___ Data extract
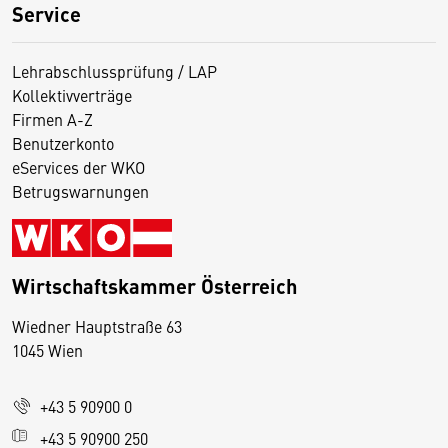
Service
Lehrabschlussprüfung / LAP
Kollektivverträge
Firmen A-Z
Benutzerkonto
eServices der WKO
Betrugswarnungen
Wirtschaftskammer Österreich
Wiedner Hauptstraße 63
D
1045 Wien
i
e
+43 5 90900 0
s
e
+43 5 90900 250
______
» **Instructions for the task**:
In the entries above, copy the lines from the one that contains "Betrugswarnungen" through the last line, exactly as they appear.

» **Result**:
Betrugswarnungen
Wirtschaftskammer Österreich
Wiedner Hauptstraße 63
D
1045 Wien
i
e
+43 5 90900 0
s
e
+43 5 90900 250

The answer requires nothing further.